## Task goal
Please extend the email exchange about the three camps of Pirsig readers, picking up after its last line.

── Supplied passage

[MD] The Greeks?

Mary marysonthego at gmail.com
Fri Jun 11 19:31:01 PDT 2010


Hi Matt,

On Behalf Of Matt Kundert
> Sent: Thursday, June 10, 2010 9:26 PM
> Hi Mary,
> 
> Mary said:
> people here tend to fall into one of three camps.  There are
> those who feel the philosophy fulfills a need in their lives or
> answers an important question, another group views it as
> an academic philosophy to be evaluated against its
> predecessors, while  a third rejects it yet finds value in taking
> the time to ridicule or oppose.  No matter which group you
> are in, you will find yourself offended by the point of view of
> the other two.
> ...
> And so you have revealed yourself to lie within the second
> camp, Pirsig as academically interesting.
> 
> Matt:
> I'm not so sure I quite agree that your tripartite camp
> demarcation catches all the interesting differences.  
[Mary Replies] 
I would, then, be genuinely curious to hear your conceptions of camps 4, 5
and 6 for a number of reasons, not least of which would be to enhance my
understanding of others.

For
> example, I'm not offended by people in Camp-1, though I
> am generally annoyed by people in Camp-3.  And Camp-3,
> while perhaps catching the point of view of They Who
> Shall Not Be Named (Struan Hellier and Glenn Bradford), it
> doesn't seem to really catch, say, Ham Priday, who also
> isn't really offended, but more just wants somebody to
> talk to, and look, here's a stable, persisting group of
> people.  (Though, even here, that doesn't do justice to
> either Struan or Glenn, whose strident tone in their later
> years came about, not because they were offended by
> Pirsig, I take it, but by the pious tones of some of his
> defenders.)  
[Mary Replies] 
I remember them, but haven't bothered to review the archives from those
days.  Didn't Struan say "fuck" a lot?

────
── Entries shown

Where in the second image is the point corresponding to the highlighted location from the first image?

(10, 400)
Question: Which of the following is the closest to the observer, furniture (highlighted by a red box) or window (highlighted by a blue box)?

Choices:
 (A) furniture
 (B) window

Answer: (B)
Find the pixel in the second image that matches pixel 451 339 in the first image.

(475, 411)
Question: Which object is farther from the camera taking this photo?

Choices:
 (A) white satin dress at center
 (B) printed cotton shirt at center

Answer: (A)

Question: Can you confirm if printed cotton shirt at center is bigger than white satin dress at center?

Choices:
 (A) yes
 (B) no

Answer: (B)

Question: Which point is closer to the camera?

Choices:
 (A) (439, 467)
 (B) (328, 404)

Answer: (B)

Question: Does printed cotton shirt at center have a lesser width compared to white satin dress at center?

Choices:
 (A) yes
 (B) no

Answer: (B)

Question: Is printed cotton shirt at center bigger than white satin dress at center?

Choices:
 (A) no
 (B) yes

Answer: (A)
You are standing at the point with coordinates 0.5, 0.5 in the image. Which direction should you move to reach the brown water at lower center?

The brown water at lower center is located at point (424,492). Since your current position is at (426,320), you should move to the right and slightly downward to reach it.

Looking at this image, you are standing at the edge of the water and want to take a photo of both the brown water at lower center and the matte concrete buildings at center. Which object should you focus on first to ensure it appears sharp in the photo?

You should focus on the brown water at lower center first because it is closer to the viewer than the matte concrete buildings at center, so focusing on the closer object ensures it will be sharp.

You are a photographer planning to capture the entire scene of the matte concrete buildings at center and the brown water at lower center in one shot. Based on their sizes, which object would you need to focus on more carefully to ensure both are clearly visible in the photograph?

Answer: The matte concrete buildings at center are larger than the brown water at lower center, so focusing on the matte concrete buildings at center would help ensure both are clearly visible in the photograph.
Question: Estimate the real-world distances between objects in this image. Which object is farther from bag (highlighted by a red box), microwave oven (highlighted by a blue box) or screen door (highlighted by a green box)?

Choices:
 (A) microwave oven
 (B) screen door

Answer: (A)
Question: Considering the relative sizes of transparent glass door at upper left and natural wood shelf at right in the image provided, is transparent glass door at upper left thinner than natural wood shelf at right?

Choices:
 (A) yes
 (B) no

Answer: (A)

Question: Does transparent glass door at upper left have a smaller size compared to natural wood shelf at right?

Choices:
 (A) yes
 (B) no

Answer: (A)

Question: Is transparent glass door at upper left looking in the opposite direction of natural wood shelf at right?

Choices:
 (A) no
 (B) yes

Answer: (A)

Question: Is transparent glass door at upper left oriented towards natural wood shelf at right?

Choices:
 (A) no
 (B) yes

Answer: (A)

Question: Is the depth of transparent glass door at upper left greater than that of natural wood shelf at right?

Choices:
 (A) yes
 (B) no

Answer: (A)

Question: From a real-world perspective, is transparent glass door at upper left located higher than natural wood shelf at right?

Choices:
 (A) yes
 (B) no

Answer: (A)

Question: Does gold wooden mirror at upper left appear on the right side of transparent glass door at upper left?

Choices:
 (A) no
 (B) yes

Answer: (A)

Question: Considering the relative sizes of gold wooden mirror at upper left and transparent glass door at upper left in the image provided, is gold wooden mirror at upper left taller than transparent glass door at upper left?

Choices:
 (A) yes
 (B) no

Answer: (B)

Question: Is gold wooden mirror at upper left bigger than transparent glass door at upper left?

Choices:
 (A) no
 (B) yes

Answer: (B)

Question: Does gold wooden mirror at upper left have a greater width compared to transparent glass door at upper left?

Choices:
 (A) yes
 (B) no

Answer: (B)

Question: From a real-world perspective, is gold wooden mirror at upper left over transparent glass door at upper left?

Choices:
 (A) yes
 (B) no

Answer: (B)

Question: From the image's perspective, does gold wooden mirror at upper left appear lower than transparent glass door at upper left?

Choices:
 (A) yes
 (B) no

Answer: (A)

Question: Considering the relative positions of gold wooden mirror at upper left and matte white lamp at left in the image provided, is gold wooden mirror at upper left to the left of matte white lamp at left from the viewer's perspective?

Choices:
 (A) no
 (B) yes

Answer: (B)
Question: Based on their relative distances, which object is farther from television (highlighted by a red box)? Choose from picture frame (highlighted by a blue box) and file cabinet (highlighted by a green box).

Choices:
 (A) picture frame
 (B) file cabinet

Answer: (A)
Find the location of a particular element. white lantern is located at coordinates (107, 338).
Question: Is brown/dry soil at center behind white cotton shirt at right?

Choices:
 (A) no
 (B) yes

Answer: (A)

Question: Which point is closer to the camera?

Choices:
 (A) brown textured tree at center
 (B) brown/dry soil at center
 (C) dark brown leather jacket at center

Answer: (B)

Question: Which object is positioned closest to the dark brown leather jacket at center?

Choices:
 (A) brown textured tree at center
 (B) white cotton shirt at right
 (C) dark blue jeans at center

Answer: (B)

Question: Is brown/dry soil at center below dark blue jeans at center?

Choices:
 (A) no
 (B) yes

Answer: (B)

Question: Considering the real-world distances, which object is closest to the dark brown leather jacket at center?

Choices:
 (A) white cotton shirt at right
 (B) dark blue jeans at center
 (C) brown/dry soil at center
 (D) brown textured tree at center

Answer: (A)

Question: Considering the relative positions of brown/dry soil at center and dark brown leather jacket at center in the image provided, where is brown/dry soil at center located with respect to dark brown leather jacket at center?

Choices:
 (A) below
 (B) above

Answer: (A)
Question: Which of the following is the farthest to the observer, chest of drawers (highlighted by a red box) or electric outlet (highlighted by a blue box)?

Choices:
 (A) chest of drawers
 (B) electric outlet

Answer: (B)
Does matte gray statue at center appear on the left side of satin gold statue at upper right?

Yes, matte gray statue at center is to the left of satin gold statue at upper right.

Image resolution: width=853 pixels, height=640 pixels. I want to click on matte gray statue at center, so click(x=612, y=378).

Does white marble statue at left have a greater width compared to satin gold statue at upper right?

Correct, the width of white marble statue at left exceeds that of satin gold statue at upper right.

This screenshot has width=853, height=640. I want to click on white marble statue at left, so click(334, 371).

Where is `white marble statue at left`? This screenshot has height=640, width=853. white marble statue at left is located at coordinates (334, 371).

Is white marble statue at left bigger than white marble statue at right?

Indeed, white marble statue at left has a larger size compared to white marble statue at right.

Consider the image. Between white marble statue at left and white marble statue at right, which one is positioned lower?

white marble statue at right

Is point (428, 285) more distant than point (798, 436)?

────

## Answer space
And why should being in Camp-1 preclude you
> from evaluation against other philosophers?  Why should
> thinking that Pirsig's philosophy is great and helps you
> with spiritual questions (however one defines "spirit")
> preclude you from reading other philosophers, or taking an
> interest in the history of philosophy?
> 
[Mary Replies] 
So, I'm reading along in your post, and begin to feel a vague sense of
unease.  This as yet has no name, other than a silent alarm that you somehow
seem to believe me to be a spiritual person, when in fact I've spent my life
being decidedly non-spiritual.  where would you get such an idea?  Should I
reread my own posts?  Is spirituality leaking out through a crack that is
obvious to everyone else but not to me?  How embarrassing!  Mary, the
hard-headed pragmatist.  Perhaps this is my mistake?  Does "know thyself"
apply here?  

Anyway, that's far from what you asked.  To answer your question, no, I do
not object to reading other philosophers, but I do find the focus some have
had here on holding Pirsig's work against James a red-herring.  If the goal
is (and as a goal this is legitimately debatable) to inspire the average
pragmatic, hard-headed Westerner to consider even for a moment that there
might be some meaning to life other than the next trip to the shopping mall,
then I don't think James is the ticket.  One must first convince them that
their perceived pragmatism is not pragmatism at all.  If you don't know that
you have a problem, then even the best solution will be of no value.

> To say that my interest in Pirsig is "merely academic" kind
> of misses the point of people who like to read.  

[Mary Replies] 
I too like to read, and imagine that nearly everyone here does, so ok.

> I may have a curious relationship to Pirsig because--what
> is easiest to say--I'm an academic.  But to sniff, "Oh, he's
> a philosophologist," doesn't do justice to the spiritual quest
> people who like to read are on.  I read and compare
> because I want the better.  And I'm impatient.  I don't look
> down my nose at people who like Pirsig, and just want to
> use him for themselves.  Because in both cases, the person
> in a monogamist relationship with Pirsig and the whorish,
> polygamist (like myself) are out for themselves--they are
> on their own spiritual journey, and who am I to tell them to
> sow their wild oats?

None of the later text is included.